> **What you need to do**
**A.** Summarize the forum thread on constructing a triangle from a side, an angle, and a median in two sentences.
**B.** Echo the forum thread on constructing a triangle from a side, an angle, and a median, from "Now, I first" to "missing something elementry.".
**C.** Carry on the forum thread on constructing a triangle from a side, an angle, and a median, starting where it stops.

How Do You Construct a Triangle with Given Side, Angle, and Median Length?

[wubie]

Hello,

I am having trouble understanding the solution to a problem. It should be straightforward but as usual it is not straightforward to me.

Question:

Construct a triangle ABC given side a, angle B, and the length of the median from C.

Now, I first construct the side a (side BC). I then construct angle B (say XBC). Now as far as I understand it the median is a segment that joins the vertex to the midpoint of the opposite side.

In the solution given to me, it says to let m be the length of the median. With the center C and radius m, draw a circle cutting the ray BX at M (Depending upon the length m, there may be 1 or 2 possible points M). This step I do not get.

If length m is the length of the median, using C as the center, how would I possibly get 2 points? I can only visualize one point. And that one point is tangent to the ray BX. And that tangent point is not very precise.

Could someone spell it out for me? I must be missing something elementry.

Any help is appreciated.

Thankyou.

 

[HallsofIvy]

Start as you said: Draw side a of the given length. At one end is angle B, at the other, angle C. Construct the given angle B and extend the ray from angle B (this is side c- we don't its length).

Now the complicated part: We know the length of the median through C, we just don't know its direction! Construct the circle with center at C, radius the given length of the median. The points on this circle represent all possible endpoints for the median. Of course, the other end of the median has to be on line c- that is it must be where the circle and the line intersect. Actually, there will, in general, be two solutions. The circle constructed may cut the line in two different points.

> **Raw data**
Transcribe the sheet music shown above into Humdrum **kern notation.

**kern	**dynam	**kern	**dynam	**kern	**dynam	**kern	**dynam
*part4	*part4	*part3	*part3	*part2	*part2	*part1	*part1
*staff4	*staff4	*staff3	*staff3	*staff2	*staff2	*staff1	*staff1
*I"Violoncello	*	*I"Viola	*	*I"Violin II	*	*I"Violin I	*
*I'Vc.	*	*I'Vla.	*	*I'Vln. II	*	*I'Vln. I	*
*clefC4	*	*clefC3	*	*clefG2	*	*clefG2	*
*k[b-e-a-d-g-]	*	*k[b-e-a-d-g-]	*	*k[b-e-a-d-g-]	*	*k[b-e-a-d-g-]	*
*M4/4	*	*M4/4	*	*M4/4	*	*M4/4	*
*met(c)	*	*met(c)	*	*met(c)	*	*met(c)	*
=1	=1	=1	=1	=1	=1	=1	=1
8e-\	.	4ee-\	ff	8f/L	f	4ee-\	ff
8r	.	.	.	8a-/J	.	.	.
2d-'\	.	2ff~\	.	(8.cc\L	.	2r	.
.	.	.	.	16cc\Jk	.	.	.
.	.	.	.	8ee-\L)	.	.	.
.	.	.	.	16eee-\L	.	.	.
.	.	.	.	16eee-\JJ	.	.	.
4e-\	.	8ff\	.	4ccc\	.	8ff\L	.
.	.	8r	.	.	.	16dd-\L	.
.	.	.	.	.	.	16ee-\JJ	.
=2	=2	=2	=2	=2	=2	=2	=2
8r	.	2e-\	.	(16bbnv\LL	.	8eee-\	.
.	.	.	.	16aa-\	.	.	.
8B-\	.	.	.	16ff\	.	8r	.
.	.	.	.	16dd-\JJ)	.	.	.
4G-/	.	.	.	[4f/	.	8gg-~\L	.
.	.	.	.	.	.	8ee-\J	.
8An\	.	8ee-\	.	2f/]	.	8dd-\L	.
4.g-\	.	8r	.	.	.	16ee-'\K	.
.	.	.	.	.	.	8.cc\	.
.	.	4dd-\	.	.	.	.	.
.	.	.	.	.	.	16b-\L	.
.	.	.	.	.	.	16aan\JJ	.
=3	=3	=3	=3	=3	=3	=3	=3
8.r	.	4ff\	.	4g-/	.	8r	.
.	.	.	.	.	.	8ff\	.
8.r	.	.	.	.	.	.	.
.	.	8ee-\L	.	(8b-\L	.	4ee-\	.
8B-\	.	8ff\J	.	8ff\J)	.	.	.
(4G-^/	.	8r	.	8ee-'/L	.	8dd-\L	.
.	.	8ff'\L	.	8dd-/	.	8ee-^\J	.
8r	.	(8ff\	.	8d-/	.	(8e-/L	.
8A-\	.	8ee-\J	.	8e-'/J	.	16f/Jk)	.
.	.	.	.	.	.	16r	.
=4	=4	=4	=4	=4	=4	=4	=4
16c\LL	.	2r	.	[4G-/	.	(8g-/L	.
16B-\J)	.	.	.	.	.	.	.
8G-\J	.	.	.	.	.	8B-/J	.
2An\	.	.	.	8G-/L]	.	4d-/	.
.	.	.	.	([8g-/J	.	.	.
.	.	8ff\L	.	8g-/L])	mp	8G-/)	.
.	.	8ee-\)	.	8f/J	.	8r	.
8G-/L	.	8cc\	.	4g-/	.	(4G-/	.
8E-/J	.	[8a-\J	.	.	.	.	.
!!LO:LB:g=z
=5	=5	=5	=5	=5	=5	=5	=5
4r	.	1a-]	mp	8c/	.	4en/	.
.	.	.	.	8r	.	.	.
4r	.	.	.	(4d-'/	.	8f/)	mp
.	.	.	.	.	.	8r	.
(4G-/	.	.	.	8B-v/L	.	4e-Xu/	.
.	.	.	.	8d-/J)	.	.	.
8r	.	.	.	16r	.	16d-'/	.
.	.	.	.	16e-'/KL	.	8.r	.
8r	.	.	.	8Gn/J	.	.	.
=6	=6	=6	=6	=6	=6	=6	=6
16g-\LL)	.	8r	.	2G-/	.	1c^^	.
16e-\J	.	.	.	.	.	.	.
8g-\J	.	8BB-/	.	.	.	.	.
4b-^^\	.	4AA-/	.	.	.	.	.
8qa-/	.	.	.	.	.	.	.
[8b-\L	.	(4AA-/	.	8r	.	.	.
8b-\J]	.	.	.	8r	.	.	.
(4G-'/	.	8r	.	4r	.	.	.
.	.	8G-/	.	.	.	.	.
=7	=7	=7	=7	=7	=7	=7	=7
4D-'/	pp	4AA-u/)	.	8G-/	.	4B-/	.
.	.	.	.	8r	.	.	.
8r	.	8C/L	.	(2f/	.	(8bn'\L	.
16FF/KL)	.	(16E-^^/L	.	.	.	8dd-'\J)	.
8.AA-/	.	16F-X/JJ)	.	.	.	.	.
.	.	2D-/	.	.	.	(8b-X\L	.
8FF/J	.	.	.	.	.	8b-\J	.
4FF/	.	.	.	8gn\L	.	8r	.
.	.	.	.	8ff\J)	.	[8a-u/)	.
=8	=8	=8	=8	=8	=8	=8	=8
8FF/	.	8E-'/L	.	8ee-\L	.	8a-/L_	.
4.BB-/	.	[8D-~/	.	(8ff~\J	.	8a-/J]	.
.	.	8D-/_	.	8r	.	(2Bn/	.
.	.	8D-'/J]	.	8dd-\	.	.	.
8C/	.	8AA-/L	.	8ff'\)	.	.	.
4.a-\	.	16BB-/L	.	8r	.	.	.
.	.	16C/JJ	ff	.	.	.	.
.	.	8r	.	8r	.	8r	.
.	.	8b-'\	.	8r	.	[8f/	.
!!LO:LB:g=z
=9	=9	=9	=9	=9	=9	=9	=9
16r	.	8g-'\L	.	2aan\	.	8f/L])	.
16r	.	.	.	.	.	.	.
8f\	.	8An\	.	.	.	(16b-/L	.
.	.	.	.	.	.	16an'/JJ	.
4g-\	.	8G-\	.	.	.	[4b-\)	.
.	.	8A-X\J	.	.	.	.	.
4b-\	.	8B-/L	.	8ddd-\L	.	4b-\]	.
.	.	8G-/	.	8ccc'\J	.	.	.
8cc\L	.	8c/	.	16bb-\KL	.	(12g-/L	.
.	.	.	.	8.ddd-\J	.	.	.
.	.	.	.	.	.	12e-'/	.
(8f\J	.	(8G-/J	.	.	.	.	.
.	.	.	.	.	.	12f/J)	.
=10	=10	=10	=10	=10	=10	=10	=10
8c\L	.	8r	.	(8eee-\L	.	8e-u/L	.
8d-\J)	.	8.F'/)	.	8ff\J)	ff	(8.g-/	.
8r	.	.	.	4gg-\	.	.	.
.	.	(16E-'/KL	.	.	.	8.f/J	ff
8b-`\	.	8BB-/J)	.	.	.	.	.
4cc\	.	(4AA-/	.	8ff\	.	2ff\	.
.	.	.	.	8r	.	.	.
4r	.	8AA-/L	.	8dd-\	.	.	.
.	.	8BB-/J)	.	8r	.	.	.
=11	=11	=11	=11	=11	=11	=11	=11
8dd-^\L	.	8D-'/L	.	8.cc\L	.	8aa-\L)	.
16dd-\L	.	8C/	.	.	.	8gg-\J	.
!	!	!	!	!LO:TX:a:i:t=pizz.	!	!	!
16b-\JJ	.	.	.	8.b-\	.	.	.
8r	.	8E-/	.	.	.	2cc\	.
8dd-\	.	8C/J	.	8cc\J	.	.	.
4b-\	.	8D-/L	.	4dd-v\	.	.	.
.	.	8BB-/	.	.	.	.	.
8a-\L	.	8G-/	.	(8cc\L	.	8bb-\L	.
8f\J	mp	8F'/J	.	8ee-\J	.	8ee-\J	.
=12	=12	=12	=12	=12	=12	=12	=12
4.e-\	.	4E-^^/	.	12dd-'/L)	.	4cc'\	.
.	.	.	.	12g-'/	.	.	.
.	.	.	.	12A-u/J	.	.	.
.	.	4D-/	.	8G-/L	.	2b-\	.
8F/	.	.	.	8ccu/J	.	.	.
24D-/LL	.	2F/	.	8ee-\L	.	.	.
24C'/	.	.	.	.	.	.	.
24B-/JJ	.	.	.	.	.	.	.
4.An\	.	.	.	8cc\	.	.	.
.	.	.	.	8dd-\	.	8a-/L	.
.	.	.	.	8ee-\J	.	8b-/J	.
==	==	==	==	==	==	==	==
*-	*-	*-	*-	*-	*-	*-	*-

> **Answers below**
**A.** A poster is asked to construct triangle ABC from side a, angle B, and the length of the median from C, and doesn't understand why a circle centered at C with the median's length as radius could cut ray BX at one or two points. A reply explains that the circle's points are all possible endpoints of the median, that the endpoint must also lie on line c, and that the circle may cut that line in two points, so there are generally two solutions.

**B.**
Now, I first construct the side a (side BC). I then construct angle B (say XBC). Now as far as I understand it the median is a segment that joins the vertex to the midpoint of the opposite side.

In the solution given to me, it says to let m be the length of the median. With the center C and radius m, draw a circle cutting the ray BX at M (Depending upon the length m, there may be 1 or 2 possible points M). This step I do not get.

If length m is the length of the median, using C as the center, how would I possibly get 2 points? I can only visualize one point. And that one point is tangent to the ray BX. And that tangent point is not very precise.

Could someone spell it out for me? I must be missing something elementry.

**C.**
Select either of the two points where the circle cuts the line (if there are two). That point is the midpoint of side c. Now just use a compass to duplicate the length from B to that midpoint on c on the other side of the midpoint. The result is point A of the triangle.

 

[wubie]

Thanks for you help Ivy. I know where I went wrong now.

I unconsciously assumed that the triangle I was constructing had the same properties as the properties of an equilateral triangle. But at the same time I was thinking that the triangle could be any triangle. Of course I had a conflict of properties there. But at the time I couldn't see why.

For some reason I was thinking that the median had to be perpendicular to the side it was intersecting in all cases of triangles. I know that this is NOT the case unless the median is also the bisector of the angle opposite to the side the median intersects. And I can only think of this being true for two triangles - an equilateral triangle, and the unequal angle of an isosceles triangle. I don't know why I kept on insisting to myself that the median had to be perpendicular to the side it intersected even though I was not constructing an isosceles or equilateral. Just one of those things that happens when one is tired I guess.

Once again, thanks for your help.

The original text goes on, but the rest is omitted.